── Material for this exercise

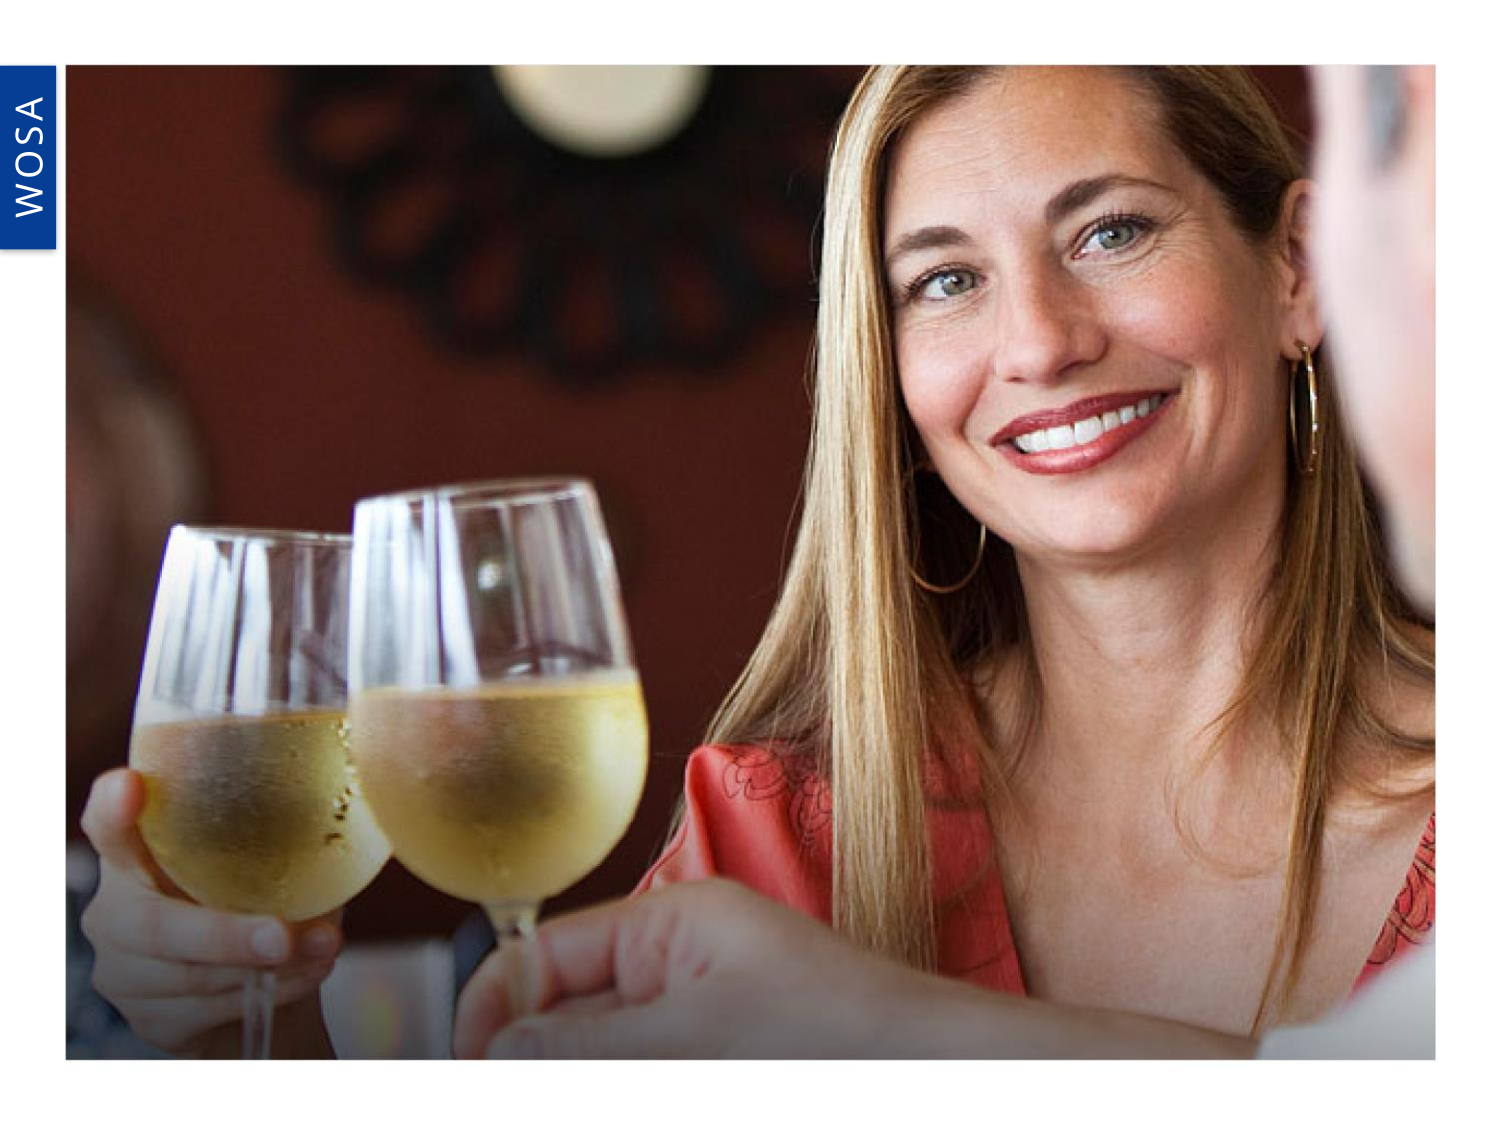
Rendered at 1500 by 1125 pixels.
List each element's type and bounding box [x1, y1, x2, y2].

text_box [0, 65, 59, 250]
picture [0, 0, 1500, 1125]
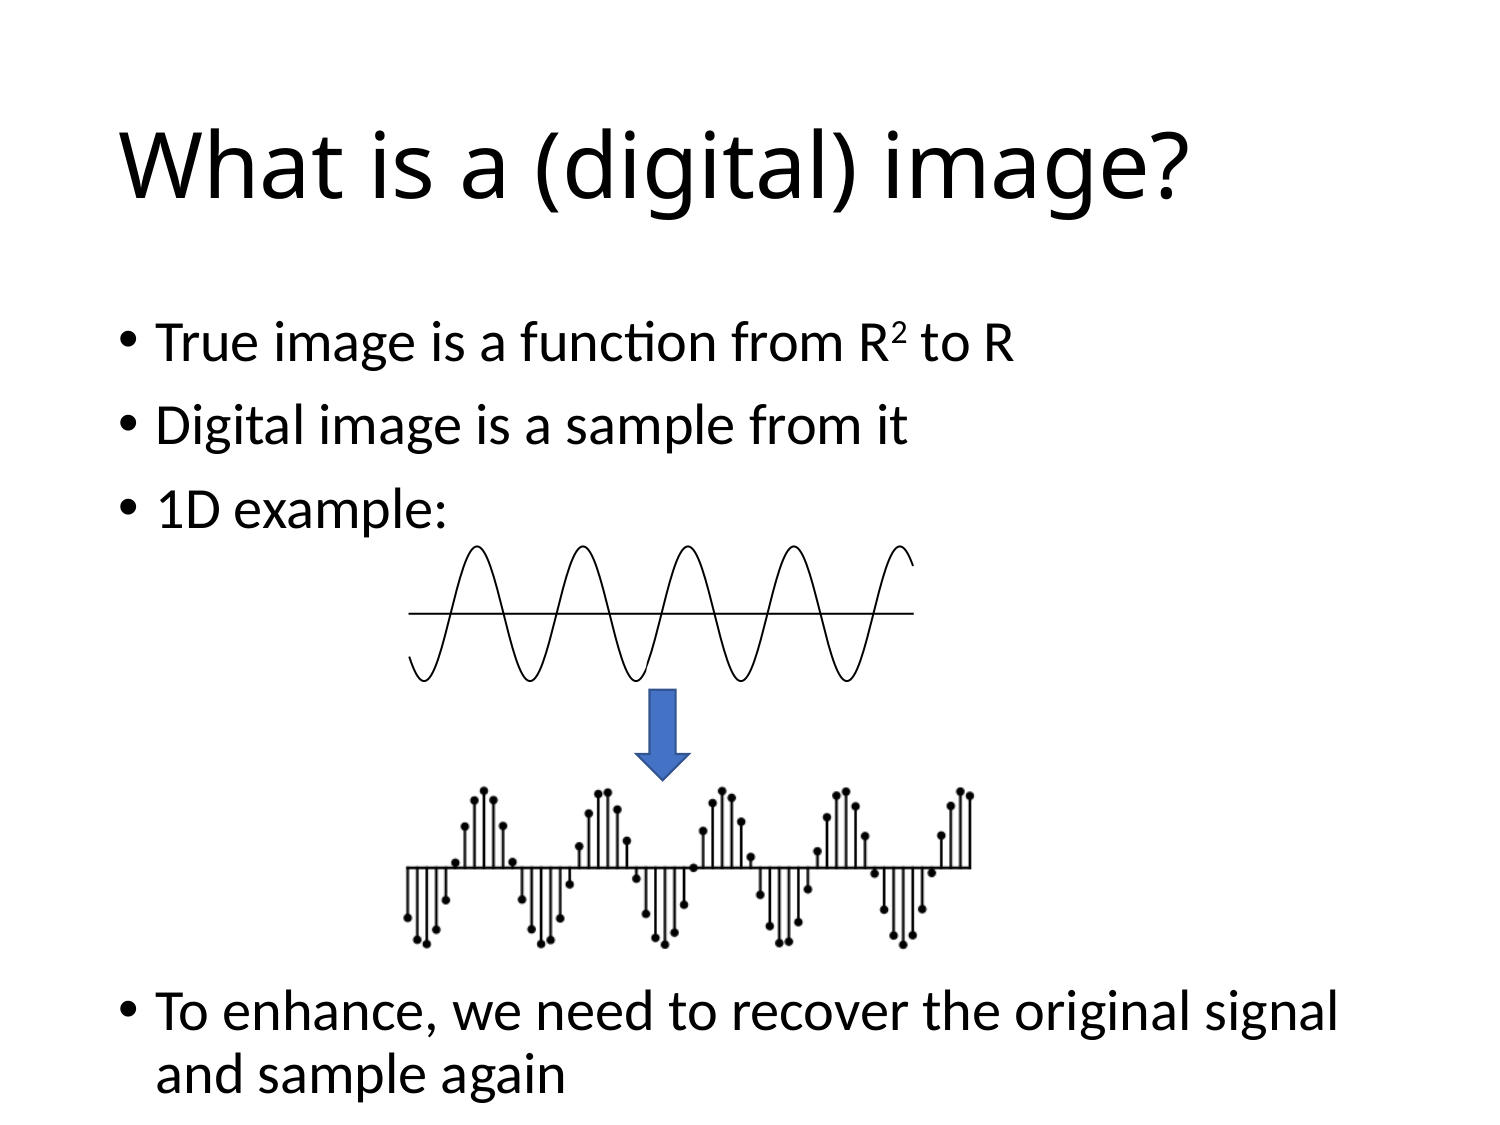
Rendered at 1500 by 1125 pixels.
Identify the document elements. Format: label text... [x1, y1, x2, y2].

picture [399, 780, 979, 962]
picture [399, 536, 921, 690]
title What is a (digital) image? [103, 59, 1397, 278]
text_box [633, 690, 692, 780]
list True image is a function from R2 to R Digital image is a sample from it 1D example: To enhance, we need to recover the original signal and sample again [103, 303, 1397, 1125]
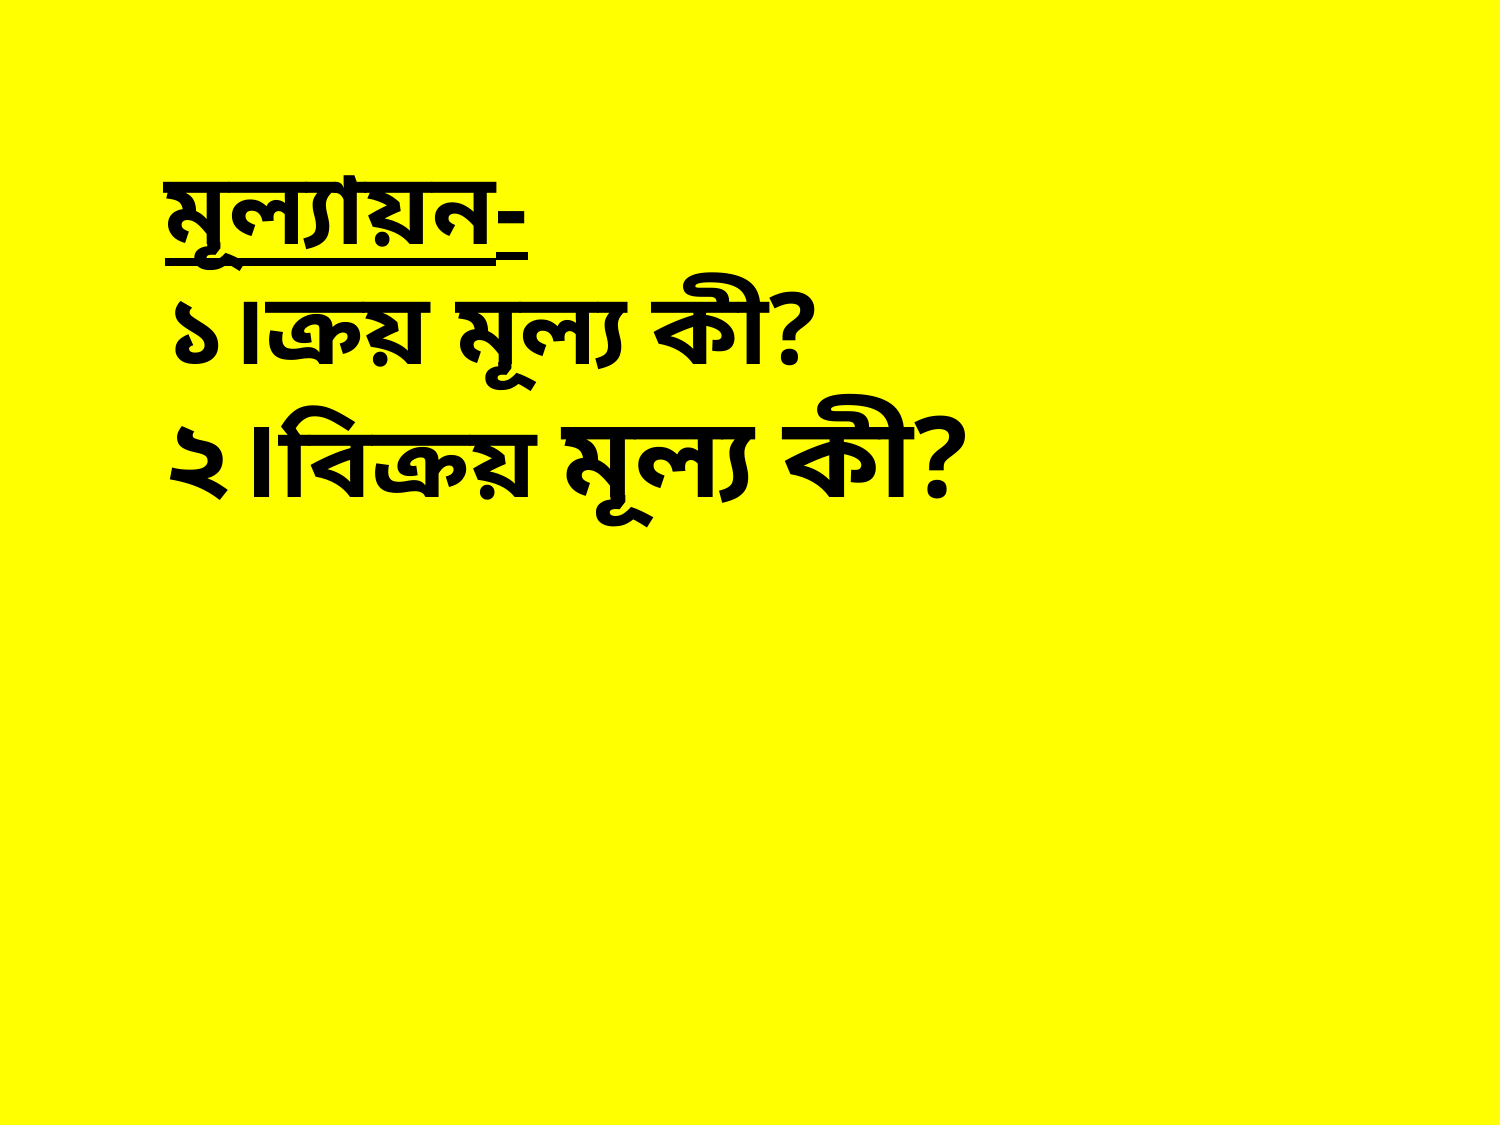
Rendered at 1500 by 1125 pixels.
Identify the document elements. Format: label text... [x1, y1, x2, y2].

text_box মূল্যায়ন- ১।ক্রয় মূল্য কী? ২।বিক্রয় মূল্য কী? [149, 137, 1263, 528]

────

## Your instructions
Quote the records in their entirety, keeping the wording exact and excluding pictures.

## Result
Rendered at 1500 by 1125 pixels.
List each element's type and bounding box [x1, y1, x2, y2].

text_box [0, 65, 59, 250]
picture [0, 0, 1500, 1125]
Rendered at 1500 by 1125 pixels.
Identify the document elements. Format: label text... [x1, y1, x2, y2].

picture [399, 780, 979, 962]
picture [399, 536, 921, 690]
title What is a (digital) image? [103, 59, 1397, 278]
text_box [633, 690, 692, 780]
list True image is a function from R2 to R Digital image is a sample from it 1D example: To enhance, we need to recover the original signal and sample again [103, 303, 1397, 1125]
Rendered at 1500 by 1125 pixels.
Identify the document elements. Format: label text... [x1, y1, x2, y2].

text_box মূল্যায়ন- ১।ক্রয় মূল্য কী? ২।বিক্রয় মূল্য কী? [149, 137, 1263, 528]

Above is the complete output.